U.S. Department of State 2005 Trafficking in Persons Report - Iran
|Publisher||United States Department of State|
|Author||Office to Monitor and Combat Trafficking in Persons|
|Publication Date||3 June 2005|
|Cite as||United States Department of State, U.S. Department of State 2005 Trafficking in Persons Report - Iran, 3 June 2005, available at: http://www.refworld.org/docid/4680d84ac.html [accessed 26 May 2016]|
Iran (Tier 2)
Iran is a source, transit, and destination country for women and girls trafficked for the purposes of sexual and labor exploitation. Women and girls are trafficked to Pakistan, Turkey, and Europe for sexual exploitation. Boys from Bangladesh, Pakistan, and Afghanistan are trafficked through Iran to Gulf states, where they are ultimately forced to work as camel jockeys, beggars, or laborers. Afghan women and girls are trafficked to Iran for sexual exploitation, and for sexual and labor exploitation in the context of forced marriage. Internal trafficking of women and girls for sexual exploitation and children for forced labor also takes place. The internal trafficking of women and children is fueled by an increasing number of vulnerable groups, such as runaway women, street children, and drug addicts.
The U.S. Department of State's lack of access to Iran prohibits the collection of full and accurate data on the country's trafficking problem and its government's anti-trafficking efforts.
As best as can be determined from the limited information available, the Government of Iran does not fully comply with the minimum standards for the elimination of trafficking; however, it is making significant efforts to do so. In 2004, Iran conducted a study on trafficking of women from border provinces to the Persian Gulf, passed a law against human trafficking, and signed separate Memoranda of Understanding (MOU) with Afghanistan, Turkey, IOM, and ILO. The government should develop and implement a comprehensive anti-trafficking national plan of action and appoint a national coordinator to oversee its overall anti-trafficking efforts. Iran should also take steps to enhance protection measures for trafficking victims, including ensuring that those who are punished for trafficking are not victims.
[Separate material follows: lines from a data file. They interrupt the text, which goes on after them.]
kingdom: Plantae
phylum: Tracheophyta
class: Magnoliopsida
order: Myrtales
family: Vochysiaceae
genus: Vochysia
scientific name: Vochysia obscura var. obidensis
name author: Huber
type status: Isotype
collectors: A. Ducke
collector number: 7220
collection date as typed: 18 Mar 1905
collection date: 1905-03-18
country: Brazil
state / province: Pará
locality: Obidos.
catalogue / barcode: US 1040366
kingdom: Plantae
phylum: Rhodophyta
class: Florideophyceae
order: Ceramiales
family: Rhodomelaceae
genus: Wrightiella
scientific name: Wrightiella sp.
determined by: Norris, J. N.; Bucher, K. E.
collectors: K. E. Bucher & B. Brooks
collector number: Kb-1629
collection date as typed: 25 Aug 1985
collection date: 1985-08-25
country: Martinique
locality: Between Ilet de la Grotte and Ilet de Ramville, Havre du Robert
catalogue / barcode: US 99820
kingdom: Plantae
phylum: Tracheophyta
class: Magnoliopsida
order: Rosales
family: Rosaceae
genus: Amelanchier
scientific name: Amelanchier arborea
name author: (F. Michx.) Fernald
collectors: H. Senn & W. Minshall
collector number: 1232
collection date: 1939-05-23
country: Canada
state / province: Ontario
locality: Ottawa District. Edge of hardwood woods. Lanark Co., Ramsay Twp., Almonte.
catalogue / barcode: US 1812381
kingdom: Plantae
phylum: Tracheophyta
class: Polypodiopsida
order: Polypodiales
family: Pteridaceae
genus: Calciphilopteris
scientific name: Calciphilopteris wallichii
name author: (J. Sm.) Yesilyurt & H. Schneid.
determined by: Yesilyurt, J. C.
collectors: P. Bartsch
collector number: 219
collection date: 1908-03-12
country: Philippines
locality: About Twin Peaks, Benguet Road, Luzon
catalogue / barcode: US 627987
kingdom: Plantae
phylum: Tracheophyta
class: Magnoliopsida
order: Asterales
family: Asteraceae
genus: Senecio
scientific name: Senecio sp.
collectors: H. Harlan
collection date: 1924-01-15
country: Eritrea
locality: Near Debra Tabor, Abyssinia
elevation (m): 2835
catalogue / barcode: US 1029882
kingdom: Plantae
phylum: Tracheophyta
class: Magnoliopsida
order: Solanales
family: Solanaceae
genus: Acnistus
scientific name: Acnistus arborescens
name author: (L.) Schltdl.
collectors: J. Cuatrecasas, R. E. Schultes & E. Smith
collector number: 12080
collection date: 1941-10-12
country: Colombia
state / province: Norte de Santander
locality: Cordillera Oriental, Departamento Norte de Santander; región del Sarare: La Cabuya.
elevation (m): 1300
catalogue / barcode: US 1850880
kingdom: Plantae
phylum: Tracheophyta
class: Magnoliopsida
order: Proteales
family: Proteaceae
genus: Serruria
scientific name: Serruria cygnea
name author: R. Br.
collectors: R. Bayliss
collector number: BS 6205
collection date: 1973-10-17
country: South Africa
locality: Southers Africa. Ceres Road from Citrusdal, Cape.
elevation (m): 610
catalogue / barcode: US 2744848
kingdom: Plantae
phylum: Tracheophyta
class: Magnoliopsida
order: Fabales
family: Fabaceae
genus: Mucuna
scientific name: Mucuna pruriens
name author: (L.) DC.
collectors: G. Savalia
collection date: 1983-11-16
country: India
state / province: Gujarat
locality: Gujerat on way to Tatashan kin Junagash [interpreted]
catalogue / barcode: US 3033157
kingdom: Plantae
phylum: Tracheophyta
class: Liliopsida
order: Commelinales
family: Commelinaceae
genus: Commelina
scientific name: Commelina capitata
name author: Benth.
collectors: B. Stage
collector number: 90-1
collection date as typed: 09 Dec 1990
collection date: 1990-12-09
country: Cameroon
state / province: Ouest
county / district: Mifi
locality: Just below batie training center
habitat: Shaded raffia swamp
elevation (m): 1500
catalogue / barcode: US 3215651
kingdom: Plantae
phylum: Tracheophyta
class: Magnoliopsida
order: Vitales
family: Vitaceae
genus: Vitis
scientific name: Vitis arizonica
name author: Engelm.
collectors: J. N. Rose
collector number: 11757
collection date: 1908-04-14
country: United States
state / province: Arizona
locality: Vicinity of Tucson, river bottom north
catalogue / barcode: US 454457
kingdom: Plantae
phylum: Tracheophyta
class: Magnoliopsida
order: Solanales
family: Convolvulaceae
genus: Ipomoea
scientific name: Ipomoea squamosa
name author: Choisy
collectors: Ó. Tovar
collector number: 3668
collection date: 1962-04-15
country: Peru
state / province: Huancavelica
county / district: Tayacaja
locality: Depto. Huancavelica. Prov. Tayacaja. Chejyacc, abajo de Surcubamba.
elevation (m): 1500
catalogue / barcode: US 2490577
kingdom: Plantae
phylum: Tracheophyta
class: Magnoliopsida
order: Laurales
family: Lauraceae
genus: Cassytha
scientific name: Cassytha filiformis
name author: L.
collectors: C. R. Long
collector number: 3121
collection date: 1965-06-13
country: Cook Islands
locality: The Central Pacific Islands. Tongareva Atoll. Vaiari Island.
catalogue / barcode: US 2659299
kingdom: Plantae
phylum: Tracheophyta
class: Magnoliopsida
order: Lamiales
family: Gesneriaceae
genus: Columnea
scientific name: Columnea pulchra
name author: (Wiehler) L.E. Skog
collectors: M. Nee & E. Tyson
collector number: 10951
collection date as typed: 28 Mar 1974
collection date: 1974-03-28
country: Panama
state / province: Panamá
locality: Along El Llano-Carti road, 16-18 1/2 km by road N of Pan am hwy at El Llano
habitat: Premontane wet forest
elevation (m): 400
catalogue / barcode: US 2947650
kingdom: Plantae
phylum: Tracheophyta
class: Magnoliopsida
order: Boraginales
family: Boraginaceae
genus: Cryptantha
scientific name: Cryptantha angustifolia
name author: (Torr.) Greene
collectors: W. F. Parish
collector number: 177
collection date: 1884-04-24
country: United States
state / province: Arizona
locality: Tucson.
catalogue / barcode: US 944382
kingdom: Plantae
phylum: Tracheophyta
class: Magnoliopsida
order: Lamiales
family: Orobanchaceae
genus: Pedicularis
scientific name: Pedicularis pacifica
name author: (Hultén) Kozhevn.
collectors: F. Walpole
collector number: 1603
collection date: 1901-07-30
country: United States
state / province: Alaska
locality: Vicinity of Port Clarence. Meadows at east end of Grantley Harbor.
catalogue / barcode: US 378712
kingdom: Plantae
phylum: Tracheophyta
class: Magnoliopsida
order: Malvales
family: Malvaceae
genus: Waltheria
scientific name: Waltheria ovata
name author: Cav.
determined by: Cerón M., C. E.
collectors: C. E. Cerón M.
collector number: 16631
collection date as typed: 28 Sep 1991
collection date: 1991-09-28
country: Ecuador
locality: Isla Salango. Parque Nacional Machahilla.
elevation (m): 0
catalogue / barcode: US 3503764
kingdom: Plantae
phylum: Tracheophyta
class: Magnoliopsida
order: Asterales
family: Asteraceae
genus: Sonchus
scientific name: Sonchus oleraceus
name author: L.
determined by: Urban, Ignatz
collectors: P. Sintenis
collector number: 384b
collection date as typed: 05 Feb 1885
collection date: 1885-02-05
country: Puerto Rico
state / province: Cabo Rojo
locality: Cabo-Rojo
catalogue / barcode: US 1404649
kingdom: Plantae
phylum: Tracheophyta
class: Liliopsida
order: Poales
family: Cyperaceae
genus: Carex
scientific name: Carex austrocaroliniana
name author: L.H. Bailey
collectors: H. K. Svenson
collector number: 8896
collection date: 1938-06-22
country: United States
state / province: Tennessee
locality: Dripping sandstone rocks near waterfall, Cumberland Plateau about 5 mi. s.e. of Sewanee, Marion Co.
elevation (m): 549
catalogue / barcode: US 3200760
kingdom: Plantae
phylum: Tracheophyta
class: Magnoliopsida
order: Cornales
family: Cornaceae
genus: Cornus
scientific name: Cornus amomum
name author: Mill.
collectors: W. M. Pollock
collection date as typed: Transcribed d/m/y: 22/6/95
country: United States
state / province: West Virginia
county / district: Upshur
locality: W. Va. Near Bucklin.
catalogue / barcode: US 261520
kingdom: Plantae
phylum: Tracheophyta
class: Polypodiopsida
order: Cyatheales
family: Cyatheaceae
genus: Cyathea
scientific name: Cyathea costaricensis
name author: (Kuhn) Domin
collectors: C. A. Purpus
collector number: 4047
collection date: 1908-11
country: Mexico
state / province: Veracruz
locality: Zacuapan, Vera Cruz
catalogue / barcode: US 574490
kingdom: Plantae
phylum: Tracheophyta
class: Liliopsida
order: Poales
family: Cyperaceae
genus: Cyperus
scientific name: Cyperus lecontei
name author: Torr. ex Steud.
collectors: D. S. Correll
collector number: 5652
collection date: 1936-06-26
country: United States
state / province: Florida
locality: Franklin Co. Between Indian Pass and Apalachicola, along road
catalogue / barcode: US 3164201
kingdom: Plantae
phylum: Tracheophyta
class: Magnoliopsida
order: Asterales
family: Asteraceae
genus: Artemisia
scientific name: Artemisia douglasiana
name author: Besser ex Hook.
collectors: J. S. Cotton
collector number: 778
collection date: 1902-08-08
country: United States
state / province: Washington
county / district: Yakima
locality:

Iran made progress in its prosecution efforts during the reporting period. It passed a law against human trafficking. This new law, in conjunction with the prohibition against the trafficking of children, is expected to enhance Iran's overall abilities to combat most forms of human trafficking. In addition, Iran arrested and convicted a woman and her accomplice husband for trafficking young girls and women to work in a brothel in the northern city of Qazvin. It also arrested and convicted 20 members of a human trafficking ring in the city of Bileh Savar. The Iranian Border Force (IBF) arrested over 253 Pakistanis smuggled into Iran, some of them likely trafficking victims. This action showed a lack of adequate screening of illegal immigrants to identify trafficking victims.
Iran's protection measures for trafficking victims are weak. It is unclear whether the government distinguishes trafficking victims to provide them protection. The State Welfare Organization for Social Affairs reportedly assists victims and those at risk of trafficking through mobile and fixed social emergency centers. These centers provide counseling, legal services, and health care. The State Welfare Organization also manages temporary shelters for "troubled women" and facilities for young runaway girls. These facilities are available to trafficking victims as well.
During the reporting period, Iran increased its anti-trafficking prevention efforts. It improved its monitoring of the border with Afghanistan and Pakistan and held a conference on human trafficking. Iran also signed separate MOUs with IOM and ILO to enhance the capacity of its institutions and, among other things, to combat trafficking. Furthermore, Iran is reportedly planning to launch, in collaboration with IOM, public awareness campaigns against the trafficking of women and girls. The State Welfare Organization allocates modest funds to support 41 countrywide centers for street children that deliver care to thousands of children at risk for exploitation.